Na dann: Kommt alle gut rüber ins neue Jahr. Das alte war im Großenganzen Mist, hatte allerdings auch manch interessante, lehrreiche, ja sogar positive Seite.

Ich war sonst nie der Vorsatztyp. Diesmal aber - im allgemeinen Ausnahmezustand und im persönlichen Neuzustand des Rentnerdaseins - habe ich für 2021 doch ein paar gefasst: Ruhe bewahren; Ruhe genießen; das Beste aus möglichst Vielem machen; den Kopf zerbrechen nur noch über mich wirklich interessierende wichtige Sachen; impfen lassen, sobald ich dran bin; neue Brille(n) zulegen und ein Antitinnitus-Ohrgerät; neues Klavier kaufen sowie Zeichenkohle und Malfarben beschaffen, denn es drängt mich mächtig, mal eigenhändig mit den nonverbalen Künsten rumzumachen. Ansonsten wie gehabt: Freude an schweißtreibender Arbeit in der Selbstversorgungswirtschaft.


30.12.2020

Sie ermüdet mich unsäglich, diese allfällige Kleinkrämerei in den deutschen Corona-Diskussionen.
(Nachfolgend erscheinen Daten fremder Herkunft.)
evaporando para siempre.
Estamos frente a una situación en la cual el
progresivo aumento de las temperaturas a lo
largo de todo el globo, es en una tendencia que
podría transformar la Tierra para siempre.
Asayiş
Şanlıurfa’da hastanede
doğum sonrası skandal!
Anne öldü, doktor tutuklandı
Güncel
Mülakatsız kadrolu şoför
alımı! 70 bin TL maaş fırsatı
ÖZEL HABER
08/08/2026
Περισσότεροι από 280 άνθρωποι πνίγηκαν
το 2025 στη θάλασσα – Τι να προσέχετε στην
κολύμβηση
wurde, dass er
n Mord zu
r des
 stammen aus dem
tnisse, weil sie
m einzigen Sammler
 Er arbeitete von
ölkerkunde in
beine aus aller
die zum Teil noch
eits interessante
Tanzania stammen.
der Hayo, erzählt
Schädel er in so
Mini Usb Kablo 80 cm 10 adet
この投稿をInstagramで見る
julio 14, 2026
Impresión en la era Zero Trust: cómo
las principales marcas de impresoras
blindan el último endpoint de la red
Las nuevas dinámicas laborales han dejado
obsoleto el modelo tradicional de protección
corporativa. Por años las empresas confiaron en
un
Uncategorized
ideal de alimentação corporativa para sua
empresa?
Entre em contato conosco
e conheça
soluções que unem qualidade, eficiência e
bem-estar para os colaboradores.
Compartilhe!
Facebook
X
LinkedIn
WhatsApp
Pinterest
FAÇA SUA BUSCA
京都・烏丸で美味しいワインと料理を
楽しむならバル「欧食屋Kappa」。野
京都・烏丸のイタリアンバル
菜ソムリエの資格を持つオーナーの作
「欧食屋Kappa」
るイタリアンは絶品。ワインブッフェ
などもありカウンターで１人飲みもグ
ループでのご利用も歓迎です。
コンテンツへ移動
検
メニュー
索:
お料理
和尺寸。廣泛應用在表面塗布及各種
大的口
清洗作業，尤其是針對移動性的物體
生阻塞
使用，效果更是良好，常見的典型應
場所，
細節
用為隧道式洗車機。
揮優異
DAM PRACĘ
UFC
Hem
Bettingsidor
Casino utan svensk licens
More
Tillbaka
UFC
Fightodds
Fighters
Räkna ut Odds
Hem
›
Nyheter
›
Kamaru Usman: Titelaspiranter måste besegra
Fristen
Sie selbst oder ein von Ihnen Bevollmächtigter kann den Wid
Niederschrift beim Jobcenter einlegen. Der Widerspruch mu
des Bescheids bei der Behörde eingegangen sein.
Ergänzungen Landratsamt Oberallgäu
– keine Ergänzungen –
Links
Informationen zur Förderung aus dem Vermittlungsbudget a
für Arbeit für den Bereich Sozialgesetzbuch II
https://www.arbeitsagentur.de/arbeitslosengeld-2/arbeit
Nein, ich mag mich nicht beteiligen am Pallaver um Impfdosenmengen jetzt in den Starttagen der Kampagne, oder darum, wer ein paar Tage oder Wochen früher geimpft wird. Und gleich gar nichts mag ich wissen von dem Getöse über Sonderrechte für Geimpfte oder Ungeimpfte noch bevor die ersten 100 000 Leute überhaupt gespritzt sind. Herrjeh, was ein Gedöhns. Dann doch lieber DER TV-Programmtip für die Zwischenjahreszeit: Heute (30.12.), 20.15 Uhr auf 3SAT, "Urban Priol: Tilt 2020". Guckst du?!